Light breaks into the darkness, disrupts it, and weakens its power to produce fear. Light changes the reality of those who live in darkness and brings bountiful hope with it. As salt increases and enhances flavor, light brings out the color in things. No longer is everything black or white or gray but an infinite variety of shades and hues and colors once light shines upon the world.
            Salt and light do their best work when they are poured out and scattered broadly about – not, perhaps, as the Morton Salt girl poured salt out willy-nilly from a broken canister but poured out just the same. As a light does no good hidden beneath a basket or in a sealed box, salt does no good if it is kept in a salt box or jar or canister. It must be used, it must be shared, it must be poured and mixed into the world.
            The poor and the grieving, the sick and rejected ones, the persecuted, hungry, and oppressed ones, the crippled and frightened and seeking ones, the outcast, desperate and demon-possessed ones, all named by Jesus, still fill our world.
What do they look like today? Who are they?  They yearn for life as did all those people who followed Jesus and crowded around him, eager, desperate for the good news.
Sometimes we are those people. Certainly, we see them and encounter them on the street, in our homes and businesses, in our communities and schools. Our prisons and hospitals are running over with them. We are salt and light to them.
They are the children who are cast aside, rejected by their peers, starving for a chance in life, defined by their poverty and circumstances. They are our elderly poor who lack the means of accessing the kinds of help they need, who are left lonely, and isolated.
They are the families and children who travel hundreds of miles and halfway around the world, desperately seeking safety, a better life, a future, only to be turned away. They are the farmers whose situations have become so desperate and hopeless that suicide rates among their group have skyrocketed in recent years. They are the addicted, the abused, the mentally ill, the homeless. They are veterans who faithfully served our country in war and are haunted by their experiences and memories, who do not receive the kind of assistance they deserve.

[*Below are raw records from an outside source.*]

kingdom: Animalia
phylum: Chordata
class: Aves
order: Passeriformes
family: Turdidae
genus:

It would be easy to run and hide when faced with all the pain in the world, to keep the good news of Jesus’ love and mercy, forgiveness and grace all to ourselves. But then our salt would be useless, wasted, and the world would be worse for it.
            Disciples of Jesus are salt and light for just such as these, Jesus tells us. God calls on us to flavor their world, to shine light in the darkness as conduits of God’s righteousness, and signposts to the glory of God.
            May we, each and every day, strive to be the kind of salt Jesus needs us to be. May we shine brightly with death-dispersing light. Depending on Jesus’ righteousness, may we humbly serve all God’s blessed ones.